○
川崎(寛)
委員 いまの子供を持っておる父兄のほんとうの気持ちといいますか偽らない気持ちというものは、
高等学校へ行った、
大学に行きたい、出したい、こういう場合には全部
大学に入れてもらいたい、そのかわり、ここで出てきておる三番目の
問題になるわけでありますが、入れてもらってそのかわりひとつ中できびしく選抜をしてもらって、勉強しない能力のない者は落ちていく、ふるわれる、こういう形にしてもらいたいというのが母親なり父親なりあるいは本人たちの希望であろうと思います。しかし実際には、
先ほどから現実はと言われておるように、学歴偏重の
社会でありますし、そういう伝統があるし、現実には
学校差というものが厳然としてあるわけでありますので、その点はきわめて現実に即さない。

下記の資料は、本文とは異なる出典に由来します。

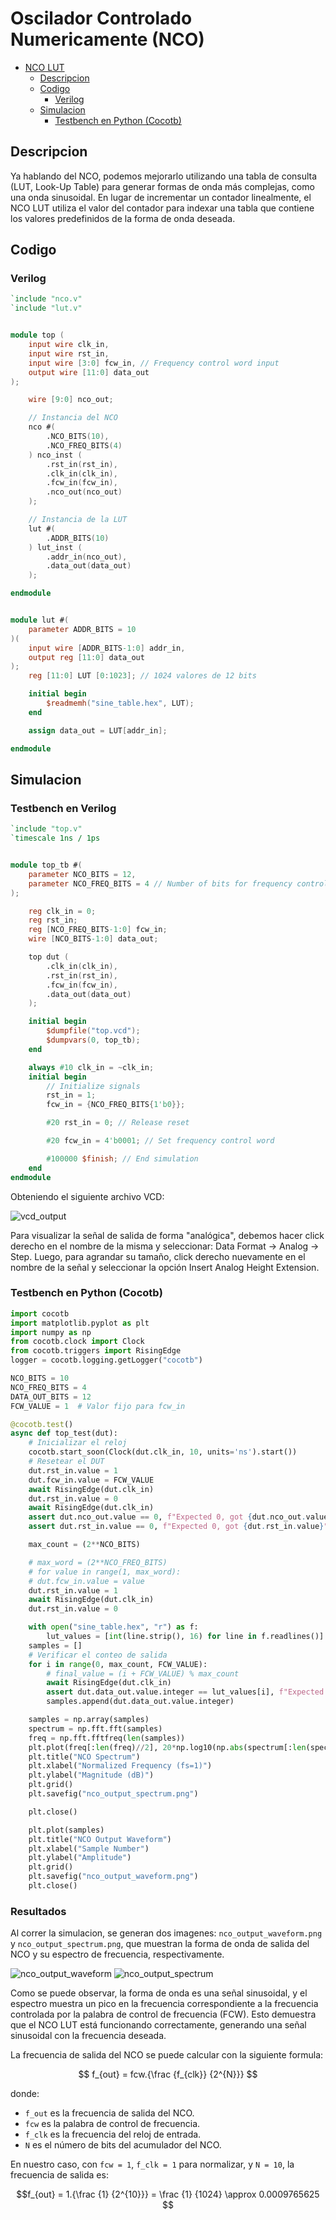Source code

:# Oscilador Controlado Numericamente (NCO)

- [NCO LUT](#nco-lut)
  - [Descripcion](#descripcion)
  - [Codigo](#codigo)
    - [Verilog](#verilog)
  - [Simulacion](#simulacion)
    - [Testbench en Python (Cocotb)](#testbench-en-python-cocotb)

## Descripcion

Ya hablando del NCO, podemos mejorarlo utilizando una tabla de consulta (LUT, Look-Up Table) para generar formas de onda más complejas, como una onda sinusoidal. En lugar de incrementar un contador linealmente, el NCO LUT utiliza el valor del contador para indexar una tabla que contiene los valores predefinidos de la forma de onda deseada.

## Codigo

### Verilog

```verilog
`include "nco.v"
`include "lut.v"


module top (
    input wire clk_in,
    input wire rst_in,
    input wire [3:0] fcw_in, // Frequency control word input
    output wire [11:0] data_out
);

    wire [9:0] nco_out;

    // Instancia del NCO
    nco #(
        .NCO_BITS(10),
        .NCO_FREQ_BITS(4)
    ) nco_inst (
        .rst_in(rst_in),
        .clk_in(clk_in),
        .fcw_in(fcw_in),
        .nco_out(nco_out)
    );

    // Instancia de la LUT
    lut #(
        .ADDR_BITS(10)
    ) lut_inst (
        .addr_in(nco_out),
        .data_out(data_out)
    );

endmodule


module lut #(
    parameter ADDR_BITS = 10
)(
    input wire [ADDR_BITS-1:0] addr_in,
    output reg [11:0] data_out
);
    reg [11:0] LUT [0:1023]; // 1024 valores de 12 bits

    initial begin
        $readmemh("sine_table.hex", LUT);
    end

    assign data_out = LUT[addr_in];

endmodule
```

## Simulacion

### Testbench en Verilog

```verilog
`include "top.v"
`timescale 1ns / 1ps


module top_tb #(
    parameter NCO_BITS = 12,
    parameter NCO_FREQ_BITS = 4 // Number of bits for frequency control word
);

    reg clk_in = 0;
    reg rst_in;
    reg [NCO_FREQ_BITS-1:0] fcw_in;
    wire [NCO_BITS-1:0] data_out;

    top dut (
        .clk_in(clk_in),
        .rst_in(rst_in),
        .fcw_in(fcw_in),
        .data_out(data_out)
    );

    initial begin
        $dumpfile("top.vcd");
        $dumpvars(0, top_tb);
    end

    always #10 clk_in = ~clk_in;
    initial begin
        // Initialize signals
        rst_in = 1;
        fcw_in = {NCO_FREQ_BITS{1'b0}};

        #20 rst_in = 0; // Release reset

        #20 fcw_in = 4'b0001; // Set frequency control word

        #100000 $finish; // End simulation
    end
endmodule
```
Obteniendo el siguiente archivo VCD:

![vcd_output](vcd_output.png)

Para visualizar la señal de salida de forma "analógica", debemos hacer click derecho en el nombre de la misma y seleccionar: Data Format -> Analog -> Step. Luego, para agrandar su tamaño, click derecho nuevamente en el nombre de la señal y seleccionar la opción Insert Analog Height Extension.

### Testbench en Python (Cocotb)

```python
import cocotb
import matplotlib.pyplot as plt
import numpy as np
from cocotb.clock import Clock
from cocotb.triggers import RisingEdge
logger = cocotb.logging.getLogger("cocotb")

NCO_BITS = 10
NCO_FREQ_BITS = 4
DATA_OUT_BITS = 12
FCW_VALUE = 1  # Valor fijo para fcw_in

@cocotb.test()
async def top_test(dut):
    # Inicializar el reloj
    cocotb.start_soon(Clock(dut.clk_in, 10, units='ns').start())
    # Resetear el DUT
    dut.rst_in.value = 1
    dut.fcw_in.value = FCW_VALUE
    await RisingEdge(dut.clk_in)
    dut.rst_in.value = 0
    await RisingEdge(dut.clk_in)
    assert dut.nco_out.value == 0, f"Expected 0, got {dut.nco_out.value}"
    assert dut.rst_in.value == 0, f"Expected 0, got {dut.rst_in.value}"

    max_count = (2**NCO_BITS)

    # max_word = (2**NCO_FREQ_BITS)
    # for value in range(1, max_word):
    # dut.fcw_in.value = value
    dut.rst_in.value = 1
    await RisingEdge(dut.clk_in)
    dut.rst_in.value = 0

    with open("sine_table.hex", "r") as f:
        lut_values = [int(line.strip(), 16) for line in f.readlines()]
    samples = []
    # Verificar el conteo de salida
    for i in range(0, max_count, FCW_VALUE):
        # final_value = (i + FCW_VALUE) % max_count
        await RisingEdge(dut.clk_in)
        assert dut.data_out.value.integer == lut_values[i], f"Expected {lut_values[i]}, got {dut.data_out.value.integer}, value={FCW_VALUE}"
        samples.append(dut.data_out.value.integer)

    samples = np.array(samples)
    spectrum = np.fft.fft(samples)
    freq = np.fft.fftfreq(len(samples))
    plt.plot(freq[:len(freq)//2], 20*np.log10(np.abs(spectrum[:len(spectrum)//2])))
    plt.title("NCO Spectrum")
    plt.xlabel("Normalized Frequency (fs=1)")
    plt.ylabel("Magnitude (dB)")
    plt.grid()
    plt.savefig("nco_output_spectrum.png")

    plt.close()

    plt.plot(samples)
    plt.title("NCO Output Waveform")
    plt.xlabel("Sample Number")
    plt.ylabel("Amplitude")
    plt.grid()
    plt.savefig("nco_output_waveform.png")
    plt.close()
```

### Resultados
Al correr la simulacion, se generan dos imagenes: `nco_output_waveform.png` y `nco_output_spectrum.png`, que muestran la forma de onda de salida del NCO y su espectro de frecuencia, respectivamente.

![nco_output_waveform](nco_output_waveform.png)
![nco_output_spectrum](nco_output_spectrum.png)

Como se puede observar, la forma de onda es una señal sinusoidal, y el espectro muestra un pico en la frecuencia correspondiente a la frecuencia controlada por la palabra de control de frecuencia (FCW). Esto demuestra que el NCO LUT está funcionando correctamente, generando una señal sinusoidal con la frecuencia deseada.

La frecuencia de salida del NCO se puede calcular con la siguiente formula:
```math

f_{out} = fcw.{\frac {f_{clk}} {2^{N}}}

``` 

donde:
- `f_out` es la frecuencia de salida del NCO.
- `fcw` es la palabra de control de frecuencia.
- `f_clk` es la frecuencia del reloj de entrada.
- `N` es el número de bits del acumulador del NCO.

En nuestro caso, con `fcw = 1`, `f_clk = 1` para normalizar, y `N = 10`, la frecuencia de salida es:

```math
f_{out} = 1.{\frac {1} {2^{10}}} = \frac {1} {1024} \approx 0.0009765625

```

そのことがこの
答申の中に出てくる結論の方向であろうと思うわけであります。ところが
問題は、やはりアメリカ、ソ連等における
高等学校を卒業して
大学に入っておる者の比率、そういうものからするならば、日本は
大学生が多過ぎる、こういうことには決してならないとも思いますし、高等
教育というものの円満な発展のためからしますならば、私はこれはそういう方向に
制度的には進むべきではないかと思います。ところが、それが現実に
学校差があるから押されて、どうしてもそういうふうにならないのだ。これはまた後ほど御
質問したいと思いますけれども、そういう今日の進められております文教施策の全般的な面において、
一つの方向というものを大きく見通そうとしても、その前に、はだめなんだ、こういうことで現実に妥協している。だから
有名校に入るということはもうやむを得ないことなんだ、こういうことで常に現実に妥協せざるを得ないというのが根本の
問題だろうと思います。ですからその点については、これはここで早急に結論を出せということを要求をいたしましても出ない
問題だと思いますが、やはり将来の方向としては、あくまでも学歴偏重をなくし
学校差をなくしていく、そのためには旧帝大、旧国立
大学、さらには新しい地方
大学というものの差が今日
制度的にもむしろ進められておりますので、そういう点については後ほど御
質問をしたい、こういうふうに思っておりますが、そういう根本の
問題があるということを私たちは
大学入試制度の改善の中でよく見きわめておかなければならないと思うわけでございます。
そこで次に
お尋ねいたしたい点は、そういう中教審の
答申に基づいていろいろと
制度の改善ということが進められ、その中の
一つとして能力開発研究所というものが昨年から発足をし、能研テストが行なわれてまいっておるわけでありますけれども、能力開発研究所というものはどういうものであるか、ひとつ正式に、この
委員会においては御説明をいただいておりませんので、御説明をいただきたいと思います。